A Debate: Is Assisted Dying Moral?

April 09-09, 2024
Stanford University
5:00 pm PST

Does a moral society medically assist someone's choice to die?

As Western nations have become increasingly comfortable with assisting citizens in death, questions not merely on its legality, but its very ethics, are being raised across the globe. The act is not only allowed by countries like Spain and Belgium, but is actively celebrated in some places, like Canada, where it is hailed as an achievement in human dignity. But what are the obligations and rights that we have when it comes to the end of our lives? What goods ought a society protect? 

Can a period replace the question mark looming over assisted dying? 

Join the Intercollegiate Studies Institute at Stanford University on April 9th, 2024, for a lively debate on one of the most pressing ethical dilemmas the West confronts! The evening starts with a reception at 5pm PST. Then, Ross Douthat and Kimberly Callinan will go head-to-head on this timely question at 6pm PST. 

Email Micah Veillon at mveillon@isi.org with questions or concerns. 

Meet the Debaters

Ross Douthat

Ross Douthat joined The New York Times as an Opinion columnist in April 2009. His column appears every Tuesday and Sunday. He is also a host on the weekly Opinion podcast, “Matter of Opinion.” Previously, he was a senior editor at The Atlantic and a blogger on its website.

◆ Exercises
a - Reproduce the passage of the debate announcement starting at "Can a period" and ending at "at 6pm PST.", with "reception" changed to "dinner".
b - List every country named in the debate announcement.

◆ Data records
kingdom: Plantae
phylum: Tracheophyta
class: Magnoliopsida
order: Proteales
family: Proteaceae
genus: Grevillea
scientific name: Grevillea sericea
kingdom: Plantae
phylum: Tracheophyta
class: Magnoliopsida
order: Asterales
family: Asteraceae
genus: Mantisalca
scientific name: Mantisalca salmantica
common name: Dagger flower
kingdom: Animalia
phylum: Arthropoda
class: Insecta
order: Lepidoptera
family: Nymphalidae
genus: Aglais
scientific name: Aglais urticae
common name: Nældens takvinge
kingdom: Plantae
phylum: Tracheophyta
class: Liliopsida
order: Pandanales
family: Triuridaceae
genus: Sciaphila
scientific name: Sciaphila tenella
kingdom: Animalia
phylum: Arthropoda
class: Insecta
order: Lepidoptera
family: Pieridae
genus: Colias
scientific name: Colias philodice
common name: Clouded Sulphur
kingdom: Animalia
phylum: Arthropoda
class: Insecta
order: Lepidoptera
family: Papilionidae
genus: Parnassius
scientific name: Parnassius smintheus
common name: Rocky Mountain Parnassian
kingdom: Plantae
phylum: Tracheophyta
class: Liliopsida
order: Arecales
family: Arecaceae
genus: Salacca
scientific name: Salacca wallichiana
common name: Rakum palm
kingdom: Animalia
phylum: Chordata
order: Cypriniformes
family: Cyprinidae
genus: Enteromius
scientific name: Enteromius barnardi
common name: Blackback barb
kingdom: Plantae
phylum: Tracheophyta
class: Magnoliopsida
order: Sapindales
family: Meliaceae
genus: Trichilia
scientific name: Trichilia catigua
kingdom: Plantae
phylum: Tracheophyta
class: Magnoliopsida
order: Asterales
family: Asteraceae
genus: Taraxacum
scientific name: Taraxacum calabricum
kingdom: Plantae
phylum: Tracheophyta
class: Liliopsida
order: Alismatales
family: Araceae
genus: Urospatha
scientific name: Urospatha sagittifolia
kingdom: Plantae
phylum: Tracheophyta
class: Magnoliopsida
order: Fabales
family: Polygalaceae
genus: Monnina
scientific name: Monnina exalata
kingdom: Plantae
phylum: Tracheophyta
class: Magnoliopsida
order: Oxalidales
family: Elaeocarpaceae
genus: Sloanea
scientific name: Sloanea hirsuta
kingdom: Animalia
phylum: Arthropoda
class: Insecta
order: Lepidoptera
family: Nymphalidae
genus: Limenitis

◆ Responses by item number
a -
Can a period replace the question mark looming over assisted dying? 

Join the Intercollegiate Studies Institute at Stanford University on April 9th, 2024, for a lively debate on one of the most pressing ethical dilemmas the West confronts! The evening starts with a dinner at 5pm PST. Then, Ross Douthat and Kimberly Callinan will go head-to-head on this timely question at 6pm PST.

b - Spain, Belgium, Canada